Świąteczna muzyka, dekoracje i zapach piernikowych ciasteczek – to pierwsze skojarzenia, które przychodzą nam na myśl pod hasłem „Jarmark Bożonarodzeniowy”. W Niemczech to skojarzenie będzie miało wyłącznie charakter symboliczny, bo w tym roku organizatorzy stawiają na bezpieczeństwo.
Kolonia, Berlin, Monachium to miasta, które od dziesiątek lat chwaliły się świątecznymi wydarzeniami. Zdjęcia, które obiegały katalogi pokazywały uśmiechniętych ludzi pochłoniętych w bożonarodzeniowym klimacie zakupów.

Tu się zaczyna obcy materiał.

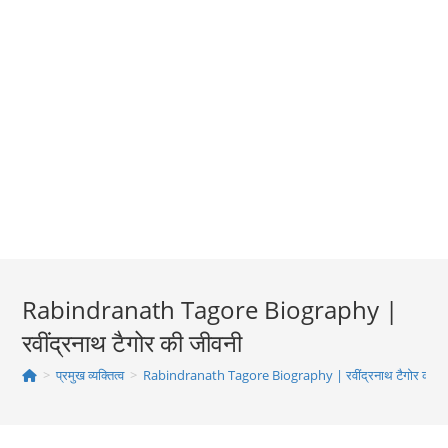
Rabindranath Tagore Biography |
रवींद्रनाथ टैगोर की जीवनी
>
प्रमुख व्यक्तित्व
>
Rabindranath Tagore Biography | रवींद्रनाथ टैगोर की ज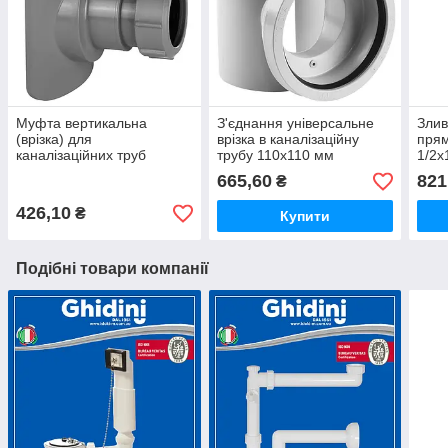
Муфта вертикальна
З'єднання універсальне
Злив
(врізка) для
врізка в каналізаційну
прям
каналізаційних труб
трубу 110х110 мм
1/2
110/50 мм
MPSOB110 McAlpine
McA
665,60
821
₴
BOSSCONN110-50-GR
McAlpine
426,10
₴
Купити
Подібні товари компанії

Jeśli ktoś w 2018 roku postanowił wybrać się do tych miast na świąteczne zakupy to mocno może się zdziwić. Krajobraz idealnie prezentuje kolaż zdjęć zaprezentowany przez Wojciecha Cejrowskiego
W Niemczech przygotowania do świąt idą pełną parą. pic.twitter.com/L8Fyqe8p8e
— The Wojciech Cejrowski DLA ZUCHWAŁYCH (@TheCejrowski) 15 listopada 2018
Zdjęcia, które widać we wpisie, pokazują przygotowania do świątecznego jarmarku. Elementem, który rzuca się w oczy jako pierwszy są ogromne, betonowe bloki charakterystyczne chociażby dla wojskowych placów ćwiczebnych. Pomalowane i uformowane jak klocki mają być elementem wystroju, jednak ich przeznaczenie jest jasne dla każdego.

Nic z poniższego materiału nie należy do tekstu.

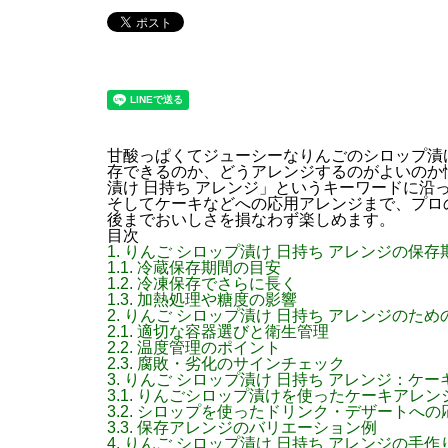
甘酸っぱくてジューシーなりんごのシロップ漬
存できるのか、どうアレンジするのがよいのか
漬け 日持ち アレンジ」というキーワードに沿
そしてケーキなどへの応用アレンジまで、プロ
後までおいしさを損なわず楽しめます。
目次
1.
りんご シロップ漬け 日持ち アレンジの保存
1.1.
冷蔵保存期間の目安
1.2.
冷凍保存でさらに長く
1.3.
加熱処理や糖度の影響
2.
りんご シロップ漬け 日持ち アレンジのた
2.1.
適切な容器選びと衛生管理
2.2.
温度管理のポイント
2.3.
腐敗・劣化のサインチェック
3.
りんご シロップ漬け 日持ち アレンジ：ケ
3.1.
りんごシロップ漬けを使ったケーキアレン
3.2.
シロップを使ったドリンク・デザートへの
3.3.
保存アレンジのバリエーション例
4.
りんご シロップ漬け 日持ち アレンジの手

Betonowe bloki mają zablokować możliwość ruchu samochodowego w tym miejscu. Skąd taki pomysł? Organizatorzy doskonale pamiętają atak terrorystyczny, w którym rozpędzony TIR taranował ludzi. Blokady, mają powstrzymać taką możliwość.

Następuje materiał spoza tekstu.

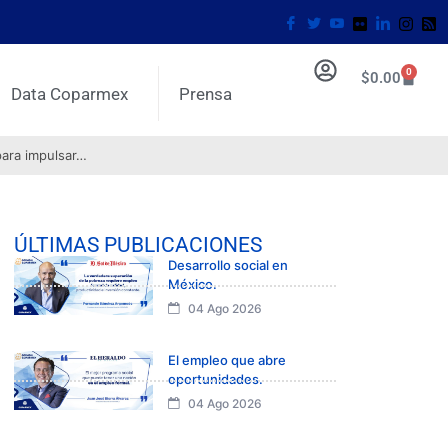
0
$
0.00
Data Coparmex
Prensa
para impulsar…
ÚLTIMAS PUBLICACIONES
Desarrollo social en
México.
04 Ago 2026
El empleo que abre
oportunidades.
04 Ago 2026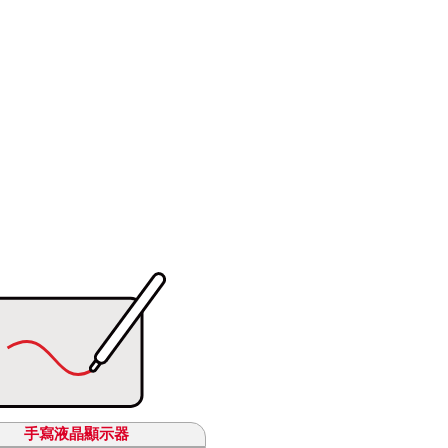
手寫液晶顯示器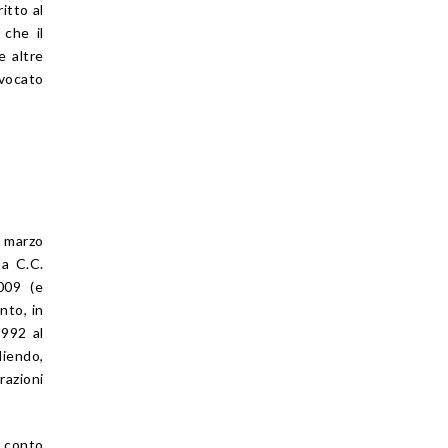
itto al
 che il
e altre
vvocato
4 marzo
da C.C.
009 (e
nto, in
1992 al
liendo,
razioni
r conto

Patrząc na te zdjęcia warto przywołać komentarz jednej z użytkowniczek, która zareagowała na wpis podróżnika. Naszym zdaniem oddaje on wszystko, co można by powiedzieć o polityce Niemiec i obecnej sytuacji za naszą zachodnią granicą.
„No i po co to? Skoro to już nie jest Boże narodzenie, powinni odwołać całe wolne, iść jak co dzień do pracy i spokojnie czekać na Ramadan.”